In a previous post, I showed how I took photos inside one of my HO model railroad structures. I got back into the hobby to be able to photograph such creations, as I didn't have the photo gear to do so when I was modeling as a teenager. I've had a lot of fun taking photos of my models, and thinking up ways to do scenes that I think up.

Back when I was shooting film, I used a 28mm preset wide angle lens into which I added a pinhole aperture. With this setup, I could get great closeup shots. Switching to digital, the 28mm lens became a 56mm, and lost its ability to take photos as I had in the past.

With the acquistion of a wide angle zoom, a Tamron 11-18mm, I can almost duplicate what I was shooting with the pinhole lens.

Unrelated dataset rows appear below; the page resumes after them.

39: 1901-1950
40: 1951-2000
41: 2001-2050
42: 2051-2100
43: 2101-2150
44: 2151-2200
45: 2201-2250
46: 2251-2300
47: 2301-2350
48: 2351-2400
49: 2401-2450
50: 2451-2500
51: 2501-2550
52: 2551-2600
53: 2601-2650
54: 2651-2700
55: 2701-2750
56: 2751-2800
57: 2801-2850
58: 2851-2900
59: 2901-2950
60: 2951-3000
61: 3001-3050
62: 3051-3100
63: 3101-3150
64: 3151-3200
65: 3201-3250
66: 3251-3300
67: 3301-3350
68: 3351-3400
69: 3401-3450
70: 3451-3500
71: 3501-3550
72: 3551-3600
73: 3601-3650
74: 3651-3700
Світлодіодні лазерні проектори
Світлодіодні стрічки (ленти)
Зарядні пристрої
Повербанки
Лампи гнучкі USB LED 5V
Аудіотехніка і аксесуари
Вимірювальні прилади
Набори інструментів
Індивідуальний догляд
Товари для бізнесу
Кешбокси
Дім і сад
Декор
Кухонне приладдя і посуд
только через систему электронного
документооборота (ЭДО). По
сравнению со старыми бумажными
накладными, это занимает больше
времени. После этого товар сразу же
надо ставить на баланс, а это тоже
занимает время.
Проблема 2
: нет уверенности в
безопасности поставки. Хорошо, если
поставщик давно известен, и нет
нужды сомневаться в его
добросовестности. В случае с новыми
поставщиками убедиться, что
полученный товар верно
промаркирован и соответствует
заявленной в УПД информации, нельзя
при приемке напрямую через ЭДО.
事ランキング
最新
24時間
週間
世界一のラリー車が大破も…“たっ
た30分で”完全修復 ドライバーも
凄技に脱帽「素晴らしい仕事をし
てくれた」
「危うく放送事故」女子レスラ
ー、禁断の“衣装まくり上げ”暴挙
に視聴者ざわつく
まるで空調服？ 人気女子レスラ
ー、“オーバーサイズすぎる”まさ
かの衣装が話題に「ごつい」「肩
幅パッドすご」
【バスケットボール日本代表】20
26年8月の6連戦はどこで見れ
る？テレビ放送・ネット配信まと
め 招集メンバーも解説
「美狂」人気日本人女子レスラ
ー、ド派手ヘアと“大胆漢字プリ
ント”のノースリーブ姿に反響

Here's how I did the interior of a small building:

The small shed on the left is in HO (1/87) scale, the larger one is in O scale (1/48), set beside my Canon XSi with the Tamron lens to show their sizes. The following photos are of the smaller HO scale building:







The photo setup.  The lens won't focus close enough, so it is set back a bit, shooting at f/22.  The rear of the building has been removed.  The cardboard I'm holding is to reduce the amount of light falling on the outside of the building.







This is what the camera captured:







After cropping, straightening and various tasks, this is the final photo of the interior.  The building is 2-1/2" by 1-1/2".







I'll post some of my other efforts in future posts, along with photos of the interior of the larger structure.


----------